IVREA - Chiusa fino a data da destinarsi la sede Comdata di Ivrea. E' quanto ha stabilito l'azienda, ieri pomeriggio, insieme ai sindacati, in virtù di quattro dipendenti risultati positivi al coronavirus. Il quarto caso è stato confermato questa mattina. Comdata, che si occupa di call-center e occupa ad Ivrea circa mille lavoratori, sta avviando il telelavoro per far fronte a diverse commesse. I sindacati hanno richiesto l'immediato accesso alla cassa integrazione straordinaria. «Siamo vicini a tutte le lavoratrici e i lavoratori e soprattutto ai colleghi risultati positivi, per i quali l'azienda ci conferma che sono stati fortunatamente dimessi dall'ospedale e sono a casa in quarantena», fanno sapere i rappresentanti sindacali dei lavoratori.
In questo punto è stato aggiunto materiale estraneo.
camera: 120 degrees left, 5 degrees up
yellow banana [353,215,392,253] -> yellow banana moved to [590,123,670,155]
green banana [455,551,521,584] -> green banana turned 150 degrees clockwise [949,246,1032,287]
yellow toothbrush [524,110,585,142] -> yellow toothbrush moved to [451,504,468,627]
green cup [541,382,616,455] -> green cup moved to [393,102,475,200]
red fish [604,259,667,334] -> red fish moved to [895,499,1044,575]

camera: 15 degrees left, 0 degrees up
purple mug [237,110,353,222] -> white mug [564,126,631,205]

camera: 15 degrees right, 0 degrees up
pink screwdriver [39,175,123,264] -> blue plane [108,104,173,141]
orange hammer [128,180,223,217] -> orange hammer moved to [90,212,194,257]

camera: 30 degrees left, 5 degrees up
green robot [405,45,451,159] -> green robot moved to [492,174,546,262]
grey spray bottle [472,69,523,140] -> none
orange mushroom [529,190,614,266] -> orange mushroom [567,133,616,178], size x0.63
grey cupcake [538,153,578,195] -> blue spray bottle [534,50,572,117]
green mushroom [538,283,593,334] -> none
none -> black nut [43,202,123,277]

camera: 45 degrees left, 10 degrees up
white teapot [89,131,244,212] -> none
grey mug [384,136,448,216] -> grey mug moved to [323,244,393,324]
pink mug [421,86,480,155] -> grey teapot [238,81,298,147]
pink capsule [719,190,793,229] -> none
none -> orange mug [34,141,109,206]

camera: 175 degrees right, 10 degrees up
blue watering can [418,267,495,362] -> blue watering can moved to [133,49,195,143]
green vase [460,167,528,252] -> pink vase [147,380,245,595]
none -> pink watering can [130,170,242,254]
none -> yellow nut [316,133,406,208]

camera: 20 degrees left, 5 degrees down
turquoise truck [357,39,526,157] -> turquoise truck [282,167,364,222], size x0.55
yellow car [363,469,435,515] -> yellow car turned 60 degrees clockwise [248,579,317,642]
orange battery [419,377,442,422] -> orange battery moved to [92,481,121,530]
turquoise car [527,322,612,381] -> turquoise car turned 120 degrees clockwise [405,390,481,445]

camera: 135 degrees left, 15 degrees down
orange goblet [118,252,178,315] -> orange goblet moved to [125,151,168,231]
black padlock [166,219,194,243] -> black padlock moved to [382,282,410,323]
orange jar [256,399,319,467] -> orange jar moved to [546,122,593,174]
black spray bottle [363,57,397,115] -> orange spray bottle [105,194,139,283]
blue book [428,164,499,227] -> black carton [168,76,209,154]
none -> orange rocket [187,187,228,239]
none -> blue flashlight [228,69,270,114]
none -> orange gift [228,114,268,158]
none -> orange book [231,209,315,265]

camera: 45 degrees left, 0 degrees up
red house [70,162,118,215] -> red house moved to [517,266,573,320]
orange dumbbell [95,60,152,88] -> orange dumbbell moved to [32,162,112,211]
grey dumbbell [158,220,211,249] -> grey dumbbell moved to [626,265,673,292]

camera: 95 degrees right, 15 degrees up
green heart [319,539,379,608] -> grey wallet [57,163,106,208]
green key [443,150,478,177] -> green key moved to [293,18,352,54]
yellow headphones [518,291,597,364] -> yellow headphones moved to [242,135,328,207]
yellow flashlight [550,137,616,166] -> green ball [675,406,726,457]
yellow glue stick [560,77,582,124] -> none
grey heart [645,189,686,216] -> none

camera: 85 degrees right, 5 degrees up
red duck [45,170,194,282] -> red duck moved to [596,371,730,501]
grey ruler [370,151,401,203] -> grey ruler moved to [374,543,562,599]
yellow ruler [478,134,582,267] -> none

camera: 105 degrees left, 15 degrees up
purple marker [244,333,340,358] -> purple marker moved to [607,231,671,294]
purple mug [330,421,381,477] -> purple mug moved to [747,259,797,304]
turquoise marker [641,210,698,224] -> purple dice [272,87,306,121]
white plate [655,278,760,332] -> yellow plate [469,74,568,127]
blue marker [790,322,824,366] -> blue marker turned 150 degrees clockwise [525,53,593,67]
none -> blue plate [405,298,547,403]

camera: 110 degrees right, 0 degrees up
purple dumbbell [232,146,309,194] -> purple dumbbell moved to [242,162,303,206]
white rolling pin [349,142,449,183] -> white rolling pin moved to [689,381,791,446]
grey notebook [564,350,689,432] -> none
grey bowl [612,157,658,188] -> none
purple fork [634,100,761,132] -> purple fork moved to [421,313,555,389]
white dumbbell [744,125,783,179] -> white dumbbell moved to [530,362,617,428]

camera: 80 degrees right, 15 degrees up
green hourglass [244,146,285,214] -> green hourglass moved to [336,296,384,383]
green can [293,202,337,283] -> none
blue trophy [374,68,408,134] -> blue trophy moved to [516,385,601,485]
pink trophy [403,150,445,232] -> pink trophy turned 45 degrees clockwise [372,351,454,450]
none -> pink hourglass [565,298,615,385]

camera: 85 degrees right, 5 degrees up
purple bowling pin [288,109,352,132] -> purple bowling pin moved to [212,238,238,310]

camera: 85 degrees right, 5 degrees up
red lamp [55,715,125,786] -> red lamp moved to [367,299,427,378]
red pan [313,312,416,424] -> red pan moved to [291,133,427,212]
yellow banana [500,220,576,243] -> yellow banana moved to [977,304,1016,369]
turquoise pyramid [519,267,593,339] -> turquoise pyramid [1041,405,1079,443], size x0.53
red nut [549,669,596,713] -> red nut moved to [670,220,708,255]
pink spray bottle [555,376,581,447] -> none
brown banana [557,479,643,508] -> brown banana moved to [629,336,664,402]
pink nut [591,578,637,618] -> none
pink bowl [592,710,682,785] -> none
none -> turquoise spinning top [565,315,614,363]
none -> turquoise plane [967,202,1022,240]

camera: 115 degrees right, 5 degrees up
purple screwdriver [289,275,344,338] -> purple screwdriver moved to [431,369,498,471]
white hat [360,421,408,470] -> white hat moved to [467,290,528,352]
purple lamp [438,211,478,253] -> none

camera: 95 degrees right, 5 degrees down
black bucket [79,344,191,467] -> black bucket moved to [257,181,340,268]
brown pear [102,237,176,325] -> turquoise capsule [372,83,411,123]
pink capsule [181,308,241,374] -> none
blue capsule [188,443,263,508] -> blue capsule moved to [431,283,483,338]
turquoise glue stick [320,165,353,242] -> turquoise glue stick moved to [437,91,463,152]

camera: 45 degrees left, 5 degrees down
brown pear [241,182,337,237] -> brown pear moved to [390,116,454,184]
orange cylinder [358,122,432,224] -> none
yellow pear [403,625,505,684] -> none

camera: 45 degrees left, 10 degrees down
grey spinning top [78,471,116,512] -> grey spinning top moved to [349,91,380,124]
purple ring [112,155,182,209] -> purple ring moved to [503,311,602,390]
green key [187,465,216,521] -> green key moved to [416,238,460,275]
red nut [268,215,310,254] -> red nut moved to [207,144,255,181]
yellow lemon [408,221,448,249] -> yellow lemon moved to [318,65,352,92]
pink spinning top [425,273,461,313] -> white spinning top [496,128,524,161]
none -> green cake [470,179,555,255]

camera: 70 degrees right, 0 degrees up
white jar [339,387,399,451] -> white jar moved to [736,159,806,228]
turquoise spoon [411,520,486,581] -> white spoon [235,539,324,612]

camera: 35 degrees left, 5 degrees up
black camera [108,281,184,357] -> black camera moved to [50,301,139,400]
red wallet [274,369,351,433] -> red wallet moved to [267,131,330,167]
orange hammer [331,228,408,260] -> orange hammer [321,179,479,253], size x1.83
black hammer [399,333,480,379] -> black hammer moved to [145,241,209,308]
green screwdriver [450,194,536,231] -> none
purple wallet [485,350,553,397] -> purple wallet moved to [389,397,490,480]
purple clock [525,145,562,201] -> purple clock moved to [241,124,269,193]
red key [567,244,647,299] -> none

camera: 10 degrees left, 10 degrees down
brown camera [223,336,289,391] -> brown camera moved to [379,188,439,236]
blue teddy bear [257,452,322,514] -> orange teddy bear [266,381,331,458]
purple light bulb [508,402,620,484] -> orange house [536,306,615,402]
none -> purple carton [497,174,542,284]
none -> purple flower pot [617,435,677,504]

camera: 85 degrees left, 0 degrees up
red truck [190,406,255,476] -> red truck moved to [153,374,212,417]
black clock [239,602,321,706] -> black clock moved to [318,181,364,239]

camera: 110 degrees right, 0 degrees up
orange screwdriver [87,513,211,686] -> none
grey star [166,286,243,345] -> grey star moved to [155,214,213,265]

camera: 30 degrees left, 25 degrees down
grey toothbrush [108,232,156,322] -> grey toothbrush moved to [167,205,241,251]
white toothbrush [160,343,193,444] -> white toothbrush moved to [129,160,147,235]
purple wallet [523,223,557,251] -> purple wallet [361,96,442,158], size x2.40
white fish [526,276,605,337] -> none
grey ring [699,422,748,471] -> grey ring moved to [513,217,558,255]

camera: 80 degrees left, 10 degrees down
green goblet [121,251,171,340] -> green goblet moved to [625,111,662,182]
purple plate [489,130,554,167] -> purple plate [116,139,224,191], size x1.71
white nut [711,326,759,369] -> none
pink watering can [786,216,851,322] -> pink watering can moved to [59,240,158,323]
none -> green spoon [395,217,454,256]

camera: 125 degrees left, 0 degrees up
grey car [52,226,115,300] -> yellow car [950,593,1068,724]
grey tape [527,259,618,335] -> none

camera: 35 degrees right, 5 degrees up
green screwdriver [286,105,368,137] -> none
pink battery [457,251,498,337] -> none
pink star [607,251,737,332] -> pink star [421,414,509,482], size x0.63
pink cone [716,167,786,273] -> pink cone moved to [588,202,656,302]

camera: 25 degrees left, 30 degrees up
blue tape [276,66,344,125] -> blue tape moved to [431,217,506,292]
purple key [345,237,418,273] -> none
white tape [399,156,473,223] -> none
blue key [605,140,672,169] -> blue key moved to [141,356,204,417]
Rifondazione Comunista Ivrea chiede di fermare le produzioni e i servizi non indispensabili. «E’ accaduto quanto era immaginabile accadesse con tre casi di positività nella più grande azienda dell’eporediese, dove i dipendenti sono per lo più impiegati nei servizi di call center e lavorano a stretto contatto fra loro, condividono postazioni, uno dei luoghi di lavoro più a rischio per la diffusione di un epidemia. Era questione di tempo perché l’azienda si è mossa con ritardo nell’attuare le misure di sicurezza per contenere il contagio - dice Cadigia Perini, segretaria del Circolo - i lavoratori denunciano che fino all’inizio della settimana scorsa lavoravano ancora praticamente gomito a gomito, i team leader e i supervisor giravano per le postazioni senza mascherine né guanti, non vi erano misure stringenti per l’uso degli spazi comuni».
«Con un pensiero di vicinanza ai lavoratori di Comdata Ivrea colpiti dal coronavirus e a tutte e tutti i loro colleghi, invitiamo le lavoratrici e i lavoratori davanti a non adeguati livelli di protezione di rivolgersi senza indugio ai loro Rls che possono fermare le attività lavorative in caso di pericolo per la salute - aggiunge Perini - come Rifondazione Comunista abbiamo chiesto fin da subito il fermo di tutte le produzioni e i servizi non essenziali come unica soluzione per contenere il contagio e garantire la tutela di lavoratrici e lavoratori e destinare tutti i dispositivi di protezione individuale agli operatori sanitari e ai lavoratori dei servizi essenziali. La priorità del paese oggi deve essere la salute di tutte e tutti, lavoratrici e lavoratori compresi».